Everyone has a workplace accent: patterns of terminology, modes of explanation, and linguistic shortcuts that derive from the role and industry we’re immersed in. And often, the diversity that comes along with multiple accents on a team can be an asset, because creative collision and varied viewpoints unlock more value.

But when your workplace accent is so strong that it prevents you from being understood, like when you’re making the transition from academia to industry, you have to learn how to regionalize or risk losing out on opportunities. Fortunately, just as with intonation, accents are learned and therefore can be modified; all the things you do to train yourself to speak with a particular tonal accent can be effective at changing your workplace accent.

The first step is recognizing you have an accent; most of us can’t truly hear our own. If you grow up in the South, you don’t think of yourself as having a Southern accent because that’s how everyone you know talks. One of the things I hated about my PhD program was the bubble – you spend all your professional and personal time around other grad students and homophily does the rest, driving you toward a particular monoculture.

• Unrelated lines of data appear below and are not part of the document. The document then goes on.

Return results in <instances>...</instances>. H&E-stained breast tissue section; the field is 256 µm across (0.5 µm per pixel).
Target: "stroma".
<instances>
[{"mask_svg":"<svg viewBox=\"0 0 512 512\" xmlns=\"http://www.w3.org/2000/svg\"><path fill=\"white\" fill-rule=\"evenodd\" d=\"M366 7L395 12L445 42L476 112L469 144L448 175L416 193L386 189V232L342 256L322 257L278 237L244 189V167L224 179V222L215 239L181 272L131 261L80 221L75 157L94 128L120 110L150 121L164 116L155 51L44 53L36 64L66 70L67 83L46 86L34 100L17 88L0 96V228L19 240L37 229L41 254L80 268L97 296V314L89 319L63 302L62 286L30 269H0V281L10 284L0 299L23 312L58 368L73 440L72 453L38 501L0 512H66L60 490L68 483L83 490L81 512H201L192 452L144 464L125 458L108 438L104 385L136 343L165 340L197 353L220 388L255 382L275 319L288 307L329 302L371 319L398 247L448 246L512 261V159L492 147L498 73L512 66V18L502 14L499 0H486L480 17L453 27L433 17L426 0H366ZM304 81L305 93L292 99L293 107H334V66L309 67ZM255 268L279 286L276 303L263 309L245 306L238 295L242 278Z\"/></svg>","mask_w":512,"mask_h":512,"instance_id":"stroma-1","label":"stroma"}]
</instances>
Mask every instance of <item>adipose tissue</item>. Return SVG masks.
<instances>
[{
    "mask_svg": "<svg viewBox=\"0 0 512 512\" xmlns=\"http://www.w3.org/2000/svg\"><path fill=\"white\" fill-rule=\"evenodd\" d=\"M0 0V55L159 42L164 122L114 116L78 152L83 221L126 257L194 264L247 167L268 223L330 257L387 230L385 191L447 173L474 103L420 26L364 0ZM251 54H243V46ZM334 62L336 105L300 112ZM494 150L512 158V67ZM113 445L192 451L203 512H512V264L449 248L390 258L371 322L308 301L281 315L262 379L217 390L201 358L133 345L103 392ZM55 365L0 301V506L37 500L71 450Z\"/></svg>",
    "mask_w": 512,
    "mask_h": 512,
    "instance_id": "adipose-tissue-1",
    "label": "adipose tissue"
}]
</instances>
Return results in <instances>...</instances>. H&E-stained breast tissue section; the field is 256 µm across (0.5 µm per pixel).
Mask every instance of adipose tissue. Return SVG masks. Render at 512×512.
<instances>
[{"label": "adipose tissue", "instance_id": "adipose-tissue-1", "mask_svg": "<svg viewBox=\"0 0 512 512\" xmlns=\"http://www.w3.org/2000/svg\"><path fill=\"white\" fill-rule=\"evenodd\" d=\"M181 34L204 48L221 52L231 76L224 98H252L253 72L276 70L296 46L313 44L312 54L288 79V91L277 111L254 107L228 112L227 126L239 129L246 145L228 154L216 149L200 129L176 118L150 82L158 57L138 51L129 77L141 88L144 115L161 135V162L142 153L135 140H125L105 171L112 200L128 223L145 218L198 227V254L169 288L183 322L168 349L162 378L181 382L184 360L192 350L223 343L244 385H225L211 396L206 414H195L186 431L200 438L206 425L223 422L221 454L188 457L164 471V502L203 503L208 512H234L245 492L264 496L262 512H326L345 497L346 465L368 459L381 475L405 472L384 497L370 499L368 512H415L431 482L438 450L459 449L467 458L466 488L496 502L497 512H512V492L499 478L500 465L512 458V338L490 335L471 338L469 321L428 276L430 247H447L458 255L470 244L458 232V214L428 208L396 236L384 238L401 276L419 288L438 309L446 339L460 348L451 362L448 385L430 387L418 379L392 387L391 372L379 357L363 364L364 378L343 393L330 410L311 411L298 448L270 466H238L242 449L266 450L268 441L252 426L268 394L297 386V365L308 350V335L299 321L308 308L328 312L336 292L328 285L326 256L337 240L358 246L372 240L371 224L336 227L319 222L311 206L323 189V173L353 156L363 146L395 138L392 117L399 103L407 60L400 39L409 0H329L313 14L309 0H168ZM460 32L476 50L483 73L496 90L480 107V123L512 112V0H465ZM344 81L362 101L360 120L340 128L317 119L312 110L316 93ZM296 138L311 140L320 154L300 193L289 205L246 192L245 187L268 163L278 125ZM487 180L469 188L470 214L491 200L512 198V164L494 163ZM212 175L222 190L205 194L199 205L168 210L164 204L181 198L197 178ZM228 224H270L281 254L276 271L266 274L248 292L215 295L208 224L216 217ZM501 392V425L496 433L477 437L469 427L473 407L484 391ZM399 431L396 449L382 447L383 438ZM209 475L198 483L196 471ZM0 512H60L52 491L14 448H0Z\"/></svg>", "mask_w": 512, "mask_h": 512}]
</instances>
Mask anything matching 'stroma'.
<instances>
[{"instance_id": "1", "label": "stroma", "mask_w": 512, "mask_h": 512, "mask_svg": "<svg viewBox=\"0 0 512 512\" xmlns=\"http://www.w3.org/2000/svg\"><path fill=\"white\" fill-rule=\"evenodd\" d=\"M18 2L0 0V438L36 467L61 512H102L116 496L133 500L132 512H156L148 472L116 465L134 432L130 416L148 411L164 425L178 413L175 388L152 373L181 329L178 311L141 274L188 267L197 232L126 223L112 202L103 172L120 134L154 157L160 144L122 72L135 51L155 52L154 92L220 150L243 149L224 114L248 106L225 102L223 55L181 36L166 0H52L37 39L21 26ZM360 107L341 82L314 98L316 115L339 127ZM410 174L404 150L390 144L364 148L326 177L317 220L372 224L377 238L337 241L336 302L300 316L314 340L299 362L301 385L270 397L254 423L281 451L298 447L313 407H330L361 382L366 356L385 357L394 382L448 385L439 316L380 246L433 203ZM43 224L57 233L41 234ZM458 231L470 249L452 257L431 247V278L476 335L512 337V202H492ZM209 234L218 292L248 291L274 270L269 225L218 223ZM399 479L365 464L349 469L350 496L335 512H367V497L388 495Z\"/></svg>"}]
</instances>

It is only when I left the bubble that I realized that non-PhDs couldn’t always understand me. If you want to change your workplace accent, you have to be willing to accept that people from other industries and roles don’t perceive you the way you perceive yourself.

Once you’ve acknowledged your workplace accent, you can learn how to hear it and the best way to do that is to listen to other people’s accents. Podcasts, books, 1:1s…anything you can do to expose yourself to the accent of where you want to be instead of where you are will help you appreciate the difference.

And eventually, there is no getting around the fact that you have to practice speaking differently. The hardest part of any linguistic change is moving from listening to talking but since the whole goal here is to be able to fluently switch, there is no path forward that doesn’t involve actually doing it. Find a low stakes environment (you don’t want to be doing it for the first time during an interview) like a local industry meetup, and try consciously and deliberately stepping outside your normal, accented comfort zone.

This is where diversity in your friend group becomes so important. Whether it is hearing your own accent, listening for theirs, or practicing bridging the gap, the reality is that who you are around is going to have a huge impact on your ability to move between accents. So if you’re an academic with no industry friends, let this be the wake up call: time to hop on Bumble Bizz, LunchClub, Meetup, or LinkedIn.